Check with the Department of Family Services. If money is an issue, hey have a list of sliding scale psychologists. At one time I wasn't working, my appointments were $1.

You mentioned the only way out, of what, the past or this relationship with such a wonderful man that you love so much. The past happened, you can't change the past, but what you can do is develop your future.

Your dreams are post traumatic episodes. I can almost guess from the information you gave, your suffering from post traumatic stress disorder.

You know that now you are safe, you're not in an abusive relationship, all though you have now become the abuser instead of the victim. That happens with this form of trauma, but is not the focus of it. What I want to do is give you a little information on how trauma works, but then you need to seek professional assistance.

Think of your brain as a file cabinet, you have your conscious state of mind and your subconscious state of mind. As the abuse happened it's felt physically, mentally, and visually, that's done in your conscious mind, but after the fact, your brain stores it in your subconscious mind.

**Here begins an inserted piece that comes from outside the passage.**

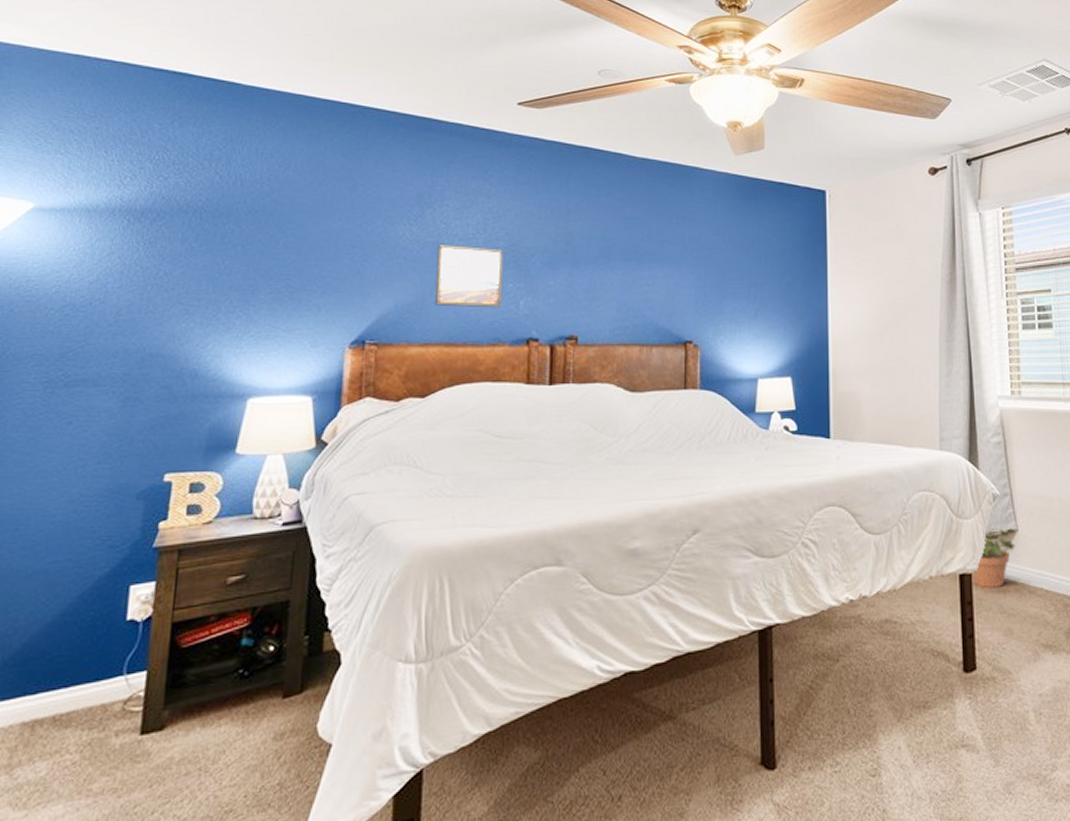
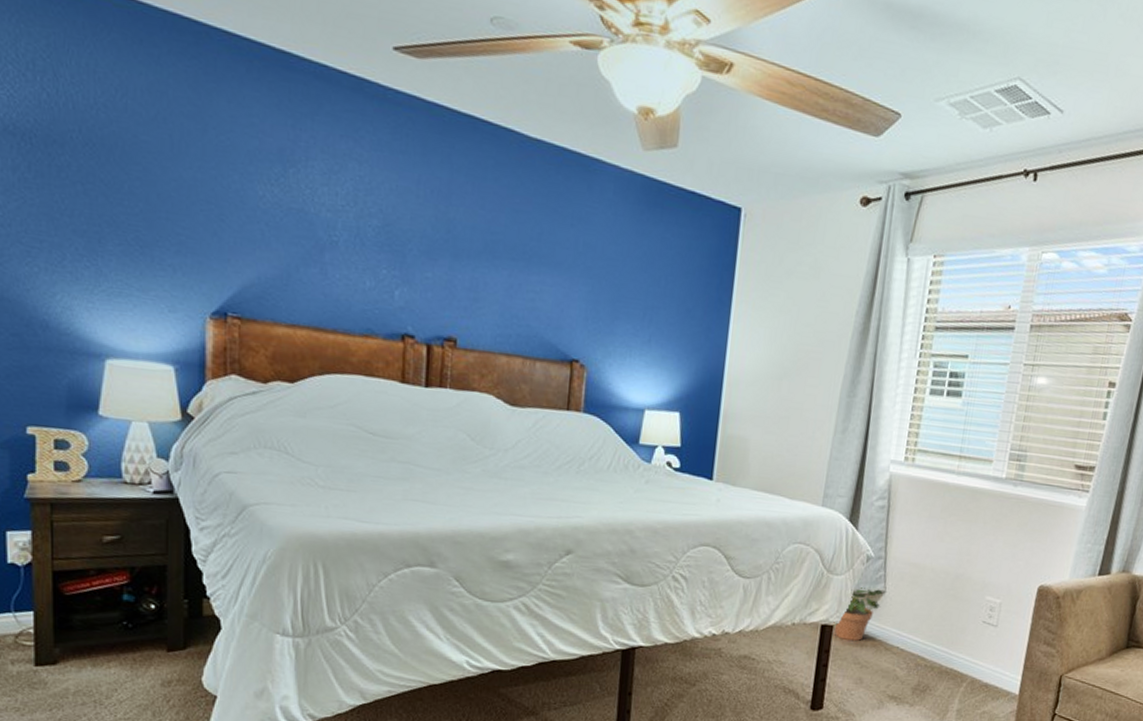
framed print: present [434,243,504,308] -> none [301,212,377,296]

The problem is, our minds are really bad about filing information. This is why when in an automobile accident, passing the intersection at a later date, a person might cringe or feel a sense of fear, all though the accident is past tense. The same in relationships. The abuse others caused you is now attached to your definition of "relationship", certain things that take place in your relationship, such as arguments, trigger the areas which cause your fear in your past relationships.

I recommend one of two areas of treatment (1) counseling (2) NLP Specialist. (Neuro-linguistics programming) This area of treatment is getting much more popular in refiling trauma. It works and really doesn't take long to do so.